_ACTIVITY_: Search the material below for the word "down". Copy every line that has it.

_SUPPLIED DATA_:

•••••

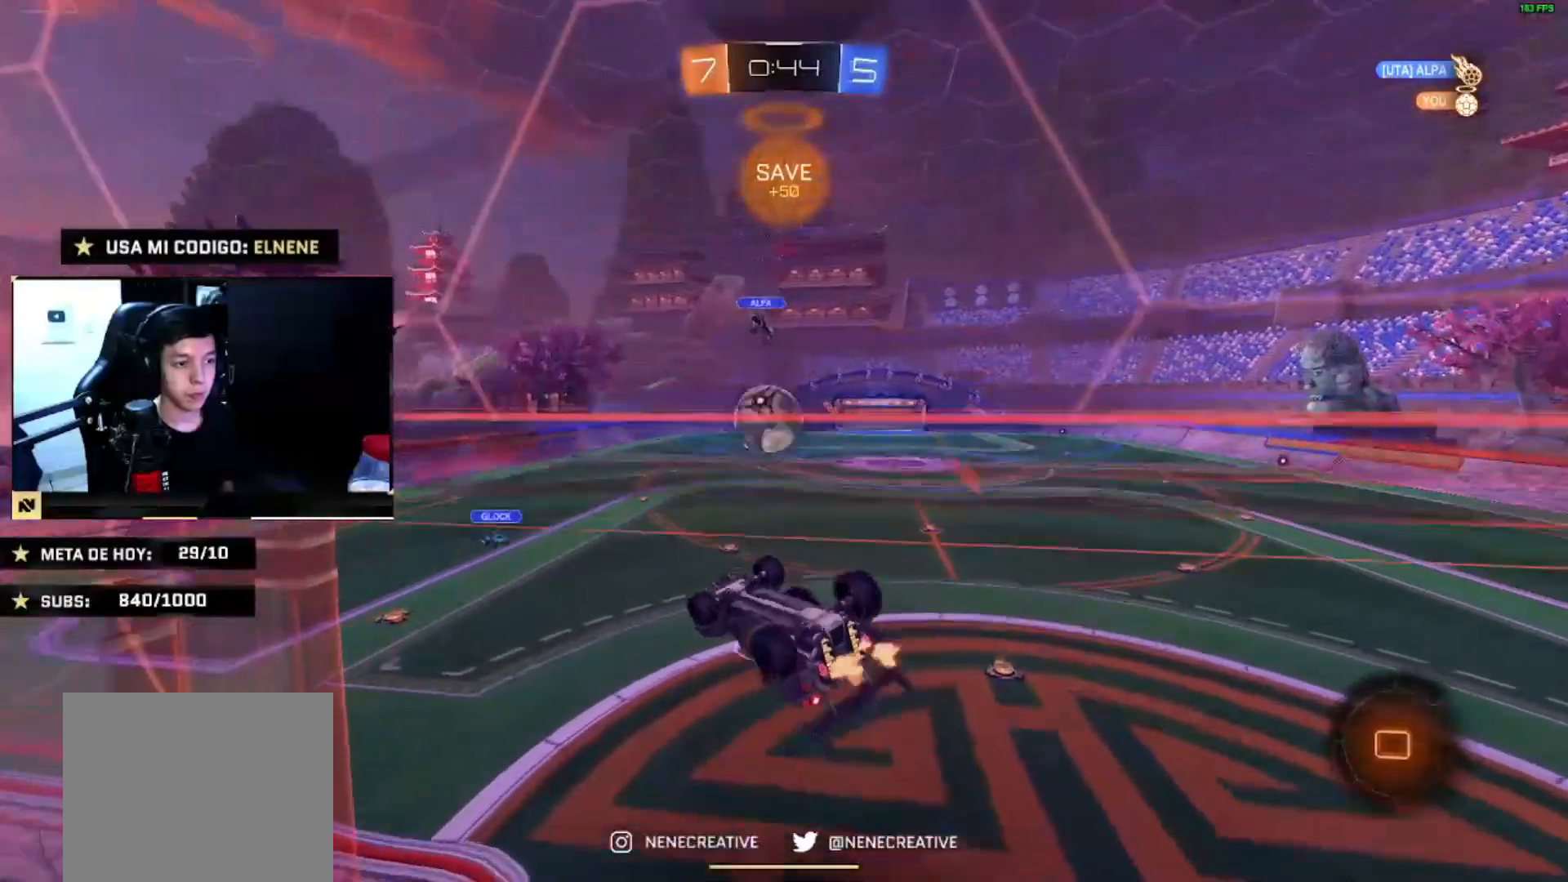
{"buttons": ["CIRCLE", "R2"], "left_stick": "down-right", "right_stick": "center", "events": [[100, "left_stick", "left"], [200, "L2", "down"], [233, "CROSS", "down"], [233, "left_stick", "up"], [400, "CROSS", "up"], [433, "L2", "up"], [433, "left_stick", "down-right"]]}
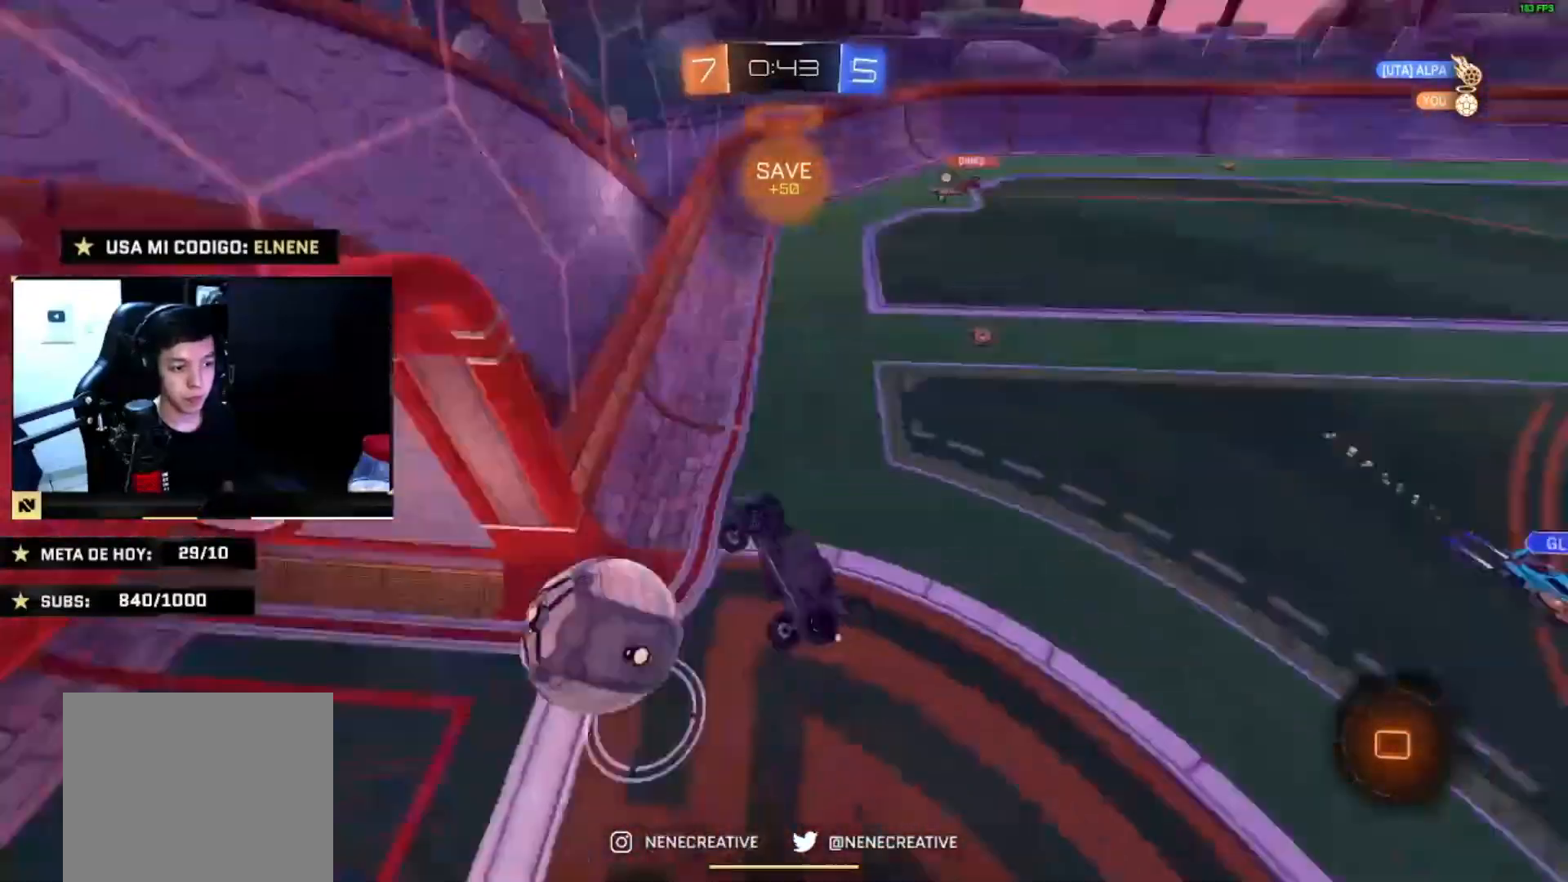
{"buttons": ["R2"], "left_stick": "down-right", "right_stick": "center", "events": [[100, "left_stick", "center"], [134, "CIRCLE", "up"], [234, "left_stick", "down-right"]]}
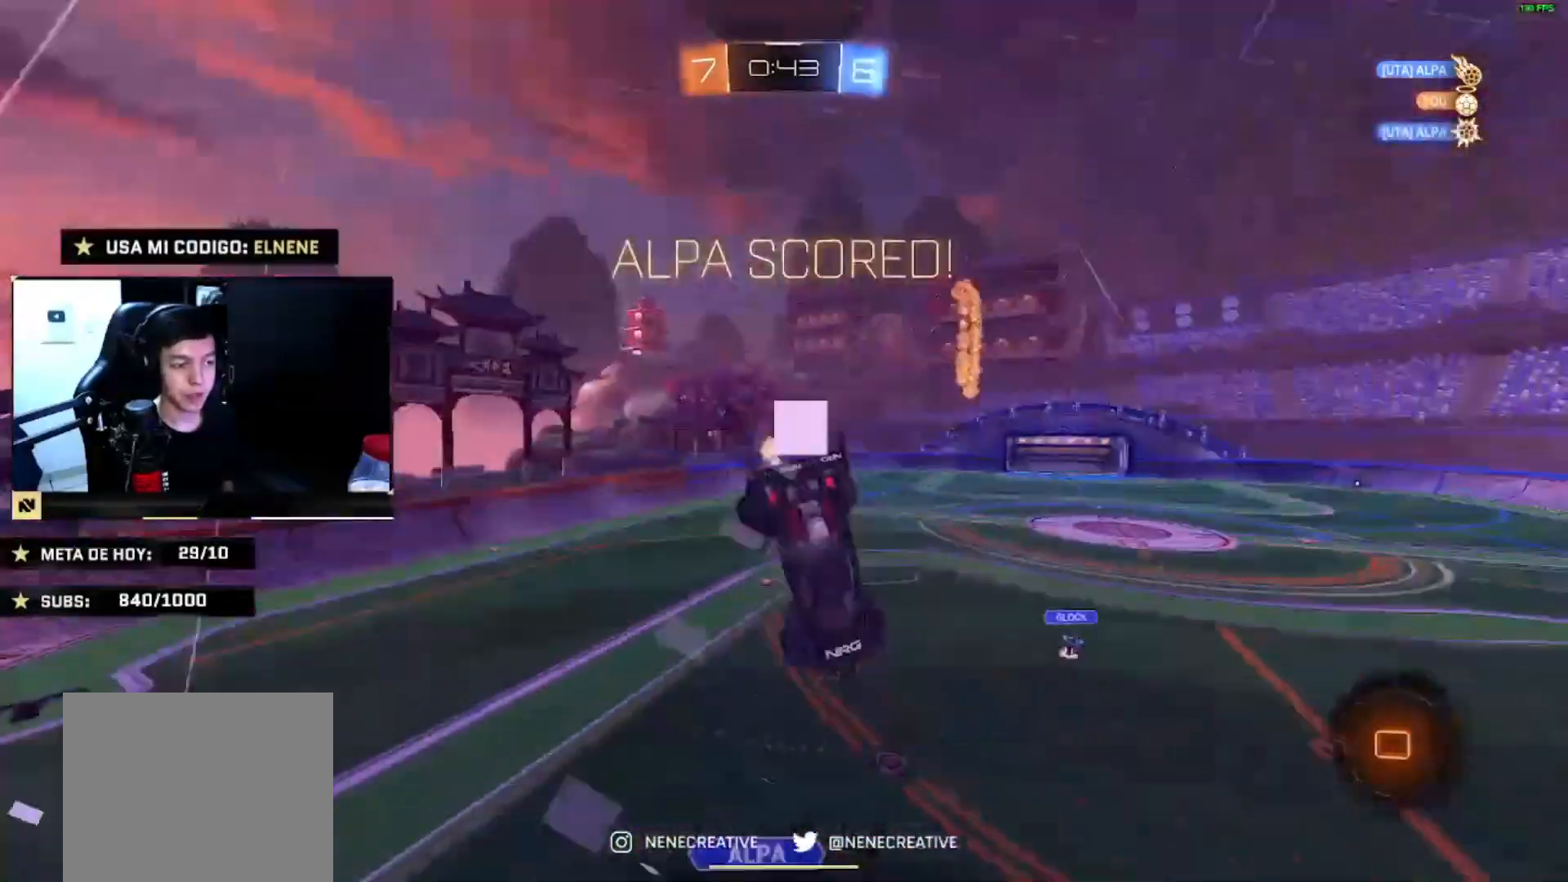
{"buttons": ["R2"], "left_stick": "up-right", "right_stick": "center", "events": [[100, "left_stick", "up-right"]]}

•••••

_OUTPUT_:
{"buttons": ["CIRCLE", "R2"], "left_stick": "down-right", "right_stick": "center", "events": [[100, "left_stick", "left"], [200, "L2", "down"], [233, "CROSS", "down"], [233, "left_stick", "up"], [400, "CROSS", "up"], [433, "L2", "up"], [433, "left_stick", "down-right"]]}
{"buttons": ["R2"], "left_stick": "down-right", "right_stick": "center", "events": [[100, "left_stick", "center"], [134, "CIRCLE", "up"], [234, "left_stick", "down-right"]]}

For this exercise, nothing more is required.